▸ **Exercise directions**
Could you reproduce, character for character, the lines in the items below, starting with the line containing "築するシリーズコンテンツを作成する" and going on through the line containing "い完了率を持ち、最も多くのシェアを生み出し、最も多くのプ"?

▸ **The records**
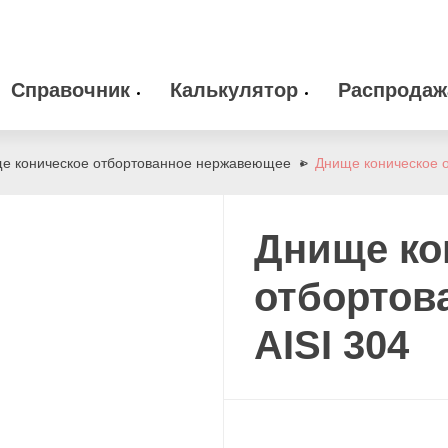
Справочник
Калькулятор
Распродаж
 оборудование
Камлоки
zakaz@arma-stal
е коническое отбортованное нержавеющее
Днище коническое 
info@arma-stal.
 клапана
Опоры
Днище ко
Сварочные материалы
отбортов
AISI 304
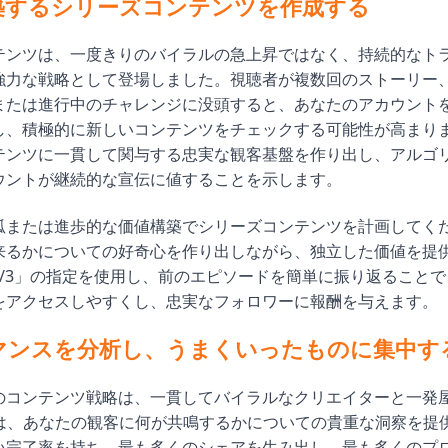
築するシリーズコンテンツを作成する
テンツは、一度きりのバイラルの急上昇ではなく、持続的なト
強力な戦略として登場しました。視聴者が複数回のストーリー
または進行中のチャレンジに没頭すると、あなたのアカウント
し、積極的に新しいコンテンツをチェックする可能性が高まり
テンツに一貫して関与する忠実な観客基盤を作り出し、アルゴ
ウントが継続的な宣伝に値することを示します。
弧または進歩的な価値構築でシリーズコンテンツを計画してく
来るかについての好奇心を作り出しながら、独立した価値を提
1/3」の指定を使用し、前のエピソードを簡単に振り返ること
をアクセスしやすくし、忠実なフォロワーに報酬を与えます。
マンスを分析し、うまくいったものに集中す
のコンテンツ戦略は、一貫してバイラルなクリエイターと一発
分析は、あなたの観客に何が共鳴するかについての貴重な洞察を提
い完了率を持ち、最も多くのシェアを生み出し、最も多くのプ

* * *

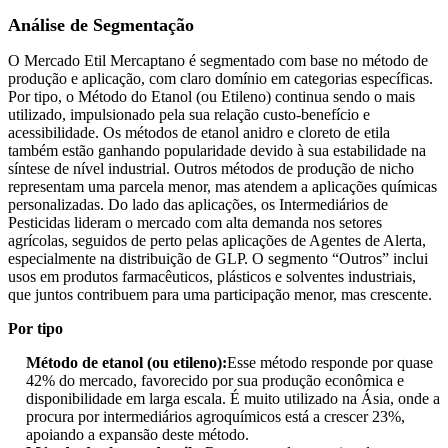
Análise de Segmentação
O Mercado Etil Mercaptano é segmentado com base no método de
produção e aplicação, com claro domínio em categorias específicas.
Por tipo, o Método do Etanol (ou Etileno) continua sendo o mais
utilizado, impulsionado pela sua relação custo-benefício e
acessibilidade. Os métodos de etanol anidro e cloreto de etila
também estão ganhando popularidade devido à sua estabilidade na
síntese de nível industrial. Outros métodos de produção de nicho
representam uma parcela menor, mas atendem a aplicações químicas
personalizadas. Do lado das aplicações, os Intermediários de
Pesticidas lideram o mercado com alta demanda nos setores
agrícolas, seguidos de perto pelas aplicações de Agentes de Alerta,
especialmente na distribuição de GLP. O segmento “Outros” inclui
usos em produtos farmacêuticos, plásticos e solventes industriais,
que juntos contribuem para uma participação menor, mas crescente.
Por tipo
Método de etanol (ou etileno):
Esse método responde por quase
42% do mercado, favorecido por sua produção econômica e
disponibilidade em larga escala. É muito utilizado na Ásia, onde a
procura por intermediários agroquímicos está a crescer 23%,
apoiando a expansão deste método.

▸ **Written reply**
築するシリーズコンテンツを作成する
テンツは、一度きりのバイラルの急上昇ではなく、持続的なト
強力な戦略として登場しました。視聴者が複数回のストーリー
または進行中のチャレンジに没頭すると、あなたのアカウント
し、積極的に新しいコンテンツをチェックする可能性が高まり
テンツに一貫して関与する忠実な観客基盤を作り出し、アルゴ
ウントが継続的な宣伝に値することを示します。
弧または進歩的な価値構築でシリーズコンテンツを計画してく
来るかについての好奇心を作り出しながら、独立した価値を提
1/3」の指定を使用し、前のエピソードを簡単に振り返ること
をアクセスしやすくし、忠実なフォロワーに報酬を与えます。
マンスを分析し、うまくいったものに集中す
のコンテンツ戦略は、一貫してバイラルなクリエイターと一発
分析は、あなたの観客に何が共鳴するかについての貴重な洞察を提
い完了率を持ち、最も多くのシェアを生み出し、最も多くのプ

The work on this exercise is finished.